List every line of the data below that contains the string "number". Case counts.

----------

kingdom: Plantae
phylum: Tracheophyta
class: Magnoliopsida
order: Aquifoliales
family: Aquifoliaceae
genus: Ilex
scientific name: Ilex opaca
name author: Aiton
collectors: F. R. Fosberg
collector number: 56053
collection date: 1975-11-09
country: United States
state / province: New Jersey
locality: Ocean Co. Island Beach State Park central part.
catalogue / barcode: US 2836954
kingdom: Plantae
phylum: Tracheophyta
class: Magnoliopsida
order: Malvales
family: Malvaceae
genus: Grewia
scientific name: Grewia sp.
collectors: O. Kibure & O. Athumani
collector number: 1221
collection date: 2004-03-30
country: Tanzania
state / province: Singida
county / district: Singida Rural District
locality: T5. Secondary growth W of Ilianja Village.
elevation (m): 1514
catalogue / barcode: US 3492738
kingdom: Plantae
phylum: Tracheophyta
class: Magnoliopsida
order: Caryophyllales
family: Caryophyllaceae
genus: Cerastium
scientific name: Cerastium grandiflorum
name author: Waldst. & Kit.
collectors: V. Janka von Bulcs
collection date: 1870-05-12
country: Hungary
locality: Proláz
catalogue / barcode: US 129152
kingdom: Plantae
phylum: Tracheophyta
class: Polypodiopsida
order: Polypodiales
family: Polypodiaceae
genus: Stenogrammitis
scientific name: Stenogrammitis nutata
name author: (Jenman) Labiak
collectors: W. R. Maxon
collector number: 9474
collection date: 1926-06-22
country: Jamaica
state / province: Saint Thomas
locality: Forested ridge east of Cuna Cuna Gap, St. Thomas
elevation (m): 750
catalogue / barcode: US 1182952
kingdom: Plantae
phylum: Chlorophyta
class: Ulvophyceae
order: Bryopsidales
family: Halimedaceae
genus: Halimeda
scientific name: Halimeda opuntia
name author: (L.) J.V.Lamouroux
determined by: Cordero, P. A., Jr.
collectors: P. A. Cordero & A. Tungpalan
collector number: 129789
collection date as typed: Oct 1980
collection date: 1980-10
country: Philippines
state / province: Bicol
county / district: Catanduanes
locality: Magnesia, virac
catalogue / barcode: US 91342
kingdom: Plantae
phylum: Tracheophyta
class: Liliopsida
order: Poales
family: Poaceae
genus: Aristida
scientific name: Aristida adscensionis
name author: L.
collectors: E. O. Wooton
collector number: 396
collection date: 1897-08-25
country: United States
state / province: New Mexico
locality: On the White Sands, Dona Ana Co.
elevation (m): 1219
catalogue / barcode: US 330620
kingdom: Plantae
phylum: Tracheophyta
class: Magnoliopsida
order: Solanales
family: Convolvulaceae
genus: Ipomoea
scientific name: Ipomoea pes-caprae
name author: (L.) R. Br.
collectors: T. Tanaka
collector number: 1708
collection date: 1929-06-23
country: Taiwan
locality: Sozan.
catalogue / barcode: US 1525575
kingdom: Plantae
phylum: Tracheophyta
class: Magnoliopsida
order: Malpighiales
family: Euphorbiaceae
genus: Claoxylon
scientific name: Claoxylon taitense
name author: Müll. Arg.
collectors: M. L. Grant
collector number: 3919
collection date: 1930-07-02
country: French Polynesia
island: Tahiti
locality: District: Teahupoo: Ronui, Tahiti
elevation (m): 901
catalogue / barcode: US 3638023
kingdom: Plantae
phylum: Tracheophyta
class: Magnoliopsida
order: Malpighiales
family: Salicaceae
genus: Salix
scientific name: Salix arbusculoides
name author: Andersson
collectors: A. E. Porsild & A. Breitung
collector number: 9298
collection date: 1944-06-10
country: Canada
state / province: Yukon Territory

----------

**CORRECT ANSWER**
collector number: 56053
collector number: 1221
collector number: 9474
collector number: 129789
collector number: 396
collector number: 1708
collector number: 3919
collector number: 9298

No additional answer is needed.